■ Supplied material:
● ● ●

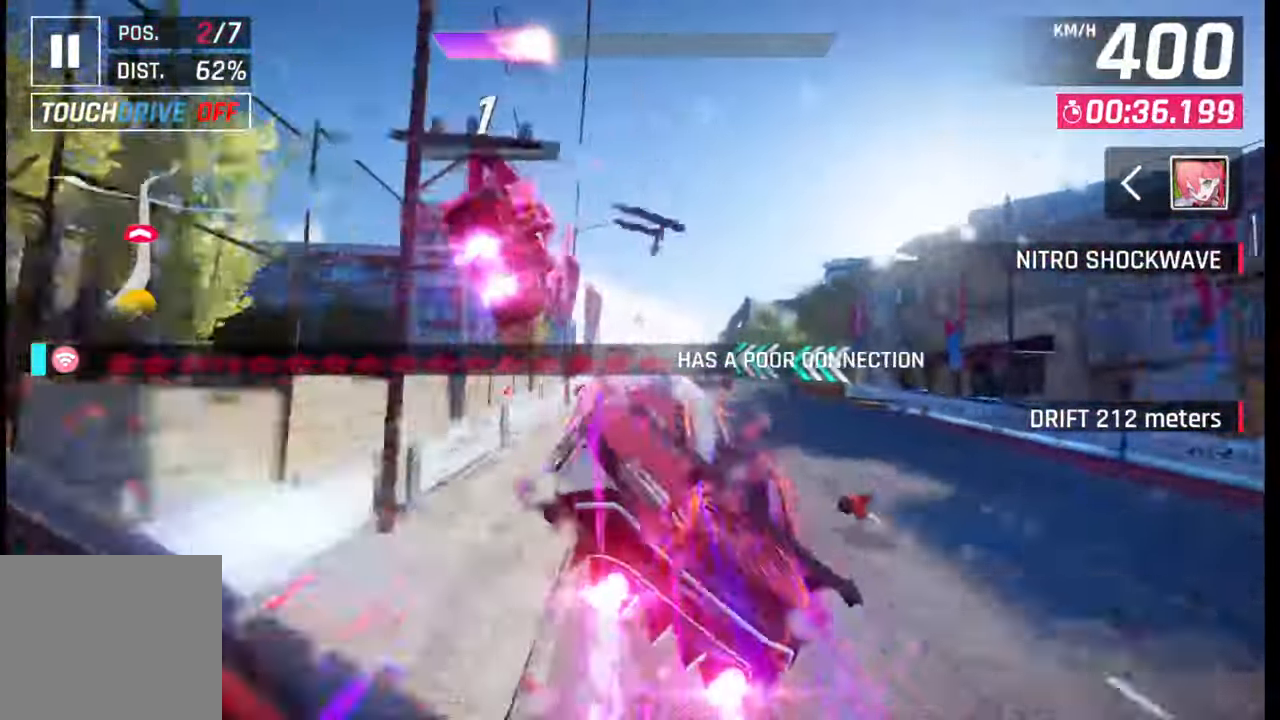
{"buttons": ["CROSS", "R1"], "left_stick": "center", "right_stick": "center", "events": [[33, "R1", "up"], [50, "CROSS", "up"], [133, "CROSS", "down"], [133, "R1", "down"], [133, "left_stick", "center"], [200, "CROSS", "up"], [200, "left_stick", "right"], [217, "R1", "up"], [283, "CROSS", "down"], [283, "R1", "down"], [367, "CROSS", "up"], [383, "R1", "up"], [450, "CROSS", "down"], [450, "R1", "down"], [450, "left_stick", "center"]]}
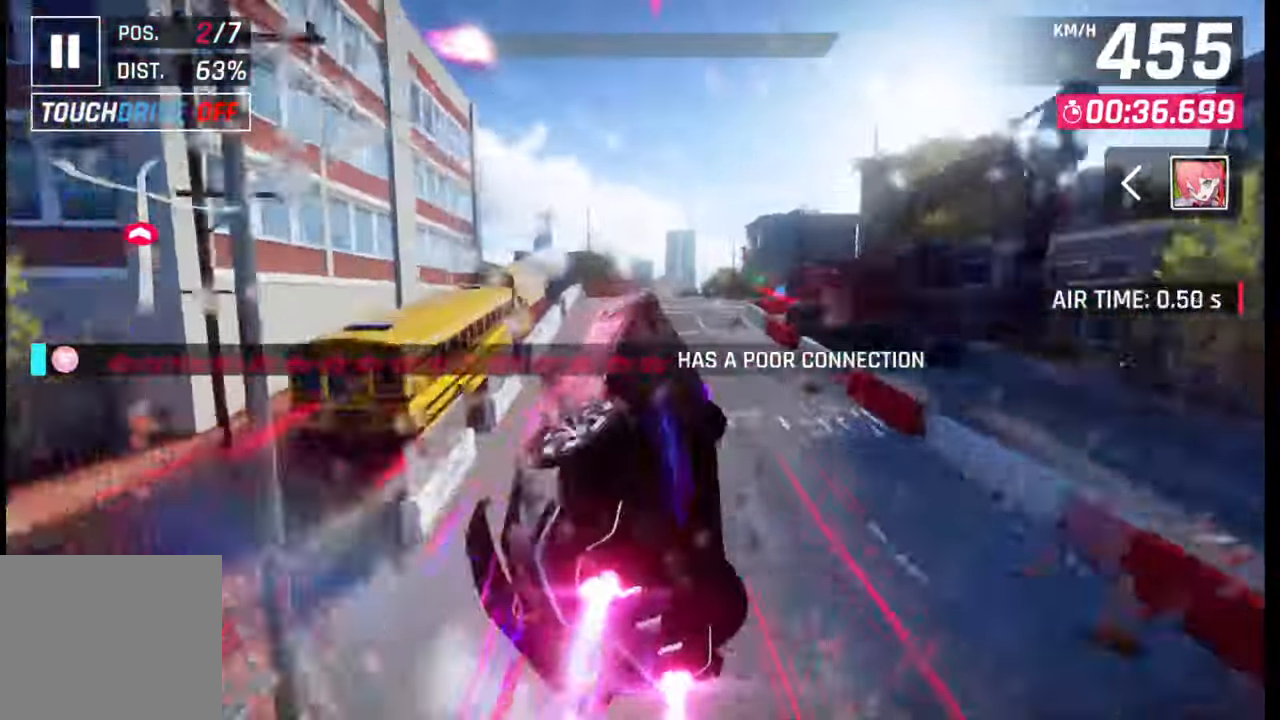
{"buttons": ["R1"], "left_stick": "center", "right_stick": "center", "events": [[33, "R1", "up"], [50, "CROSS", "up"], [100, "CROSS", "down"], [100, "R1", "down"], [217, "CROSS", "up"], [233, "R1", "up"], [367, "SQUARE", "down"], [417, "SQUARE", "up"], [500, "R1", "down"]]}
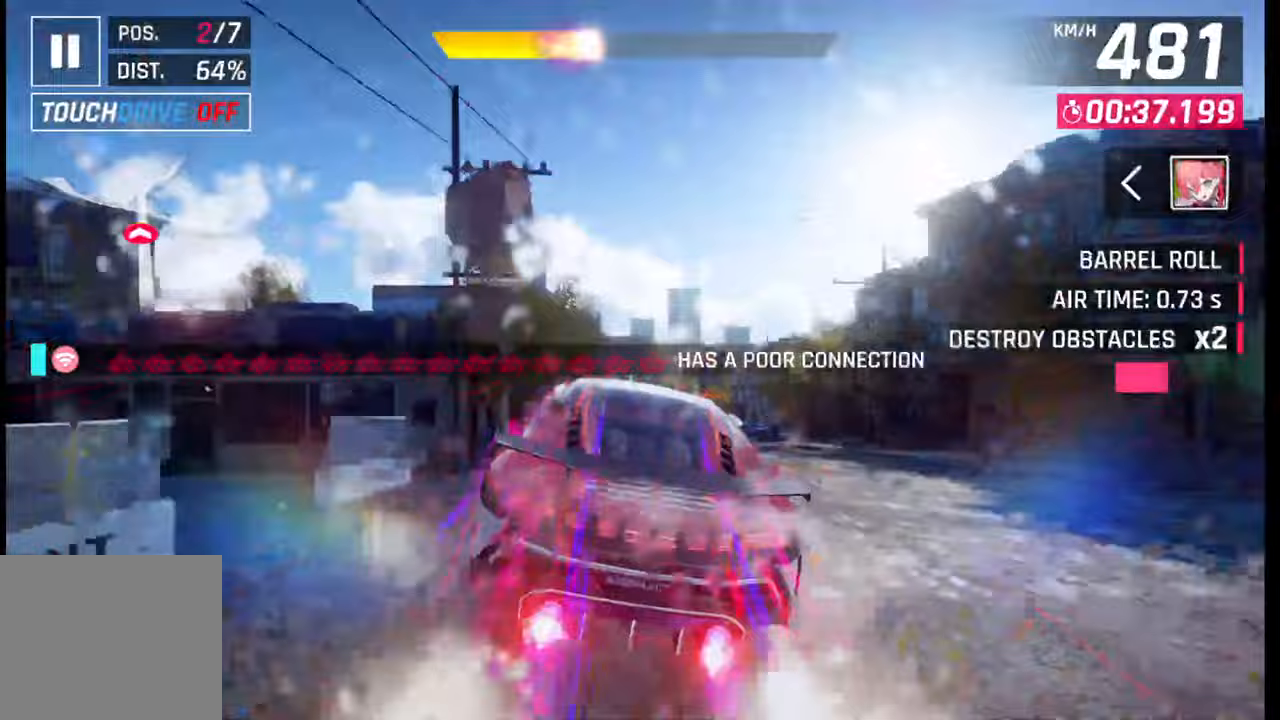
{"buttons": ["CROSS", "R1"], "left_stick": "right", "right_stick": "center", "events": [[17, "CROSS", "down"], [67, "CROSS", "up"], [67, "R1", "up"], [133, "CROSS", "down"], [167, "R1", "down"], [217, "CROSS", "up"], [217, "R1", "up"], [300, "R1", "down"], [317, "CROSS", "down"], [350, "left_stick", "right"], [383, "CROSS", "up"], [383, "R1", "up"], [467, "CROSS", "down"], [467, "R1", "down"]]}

● ● ●

■ Problem:
For this exercise, return the data above exactly and leave every picture out.

■ Output:
{"buttons": ["CROSS", "R1"], "left_stick": "center", "right_stick": "center", "events": [[33, "R1", "up"], [50, "CROSS", "up"], [133, "CROSS", "down"], [133, "R1", "down"], [133, "left_stick", "center"], [200, "CROSS", "up"], [200, "left_stick", "right"], [217, "R1", "up"], [283, "CROSS", "down"], [283, "R1", "down"], [367, "CROSS", "up"], [383, "R1", "up"], [450, "CROSS", "down"], [450, "R1", "down"], [450, "left_stick", "center"]]}
{"buttons": ["R1"], "left_stick": "center", "right_stick": "center", "events": [[33, "R1", "up"], [50, "CROSS", "up"], [100, "CROSS", "down"], [100, "R1", "down"], [217, "CROSS", "up"], [233, "R1", "up"], [367, "SQUARE", "down"], [417, "SQUARE", "up"], [500, "R1", "down"]]}
{"buttons": ["CROSS", "R1"], "left_stick": "right", "right_stick": "center", "events": [[17, "CROSS", "down"], [67, "CROSS", "up"], [67, "R1", "up"], [133, "CROSS", "down"], [167, "R1", "down"], [217, "CROSS", "up"], [217, "R1", "up"], [300, "R1", "down"], [317, "CROSS", "down"], [350, "left_stick", "right"], [383, "CROSS", "up"], [383, "R1", "up"], [467, "CROSS", "down"], [467, "R1", "down"]]}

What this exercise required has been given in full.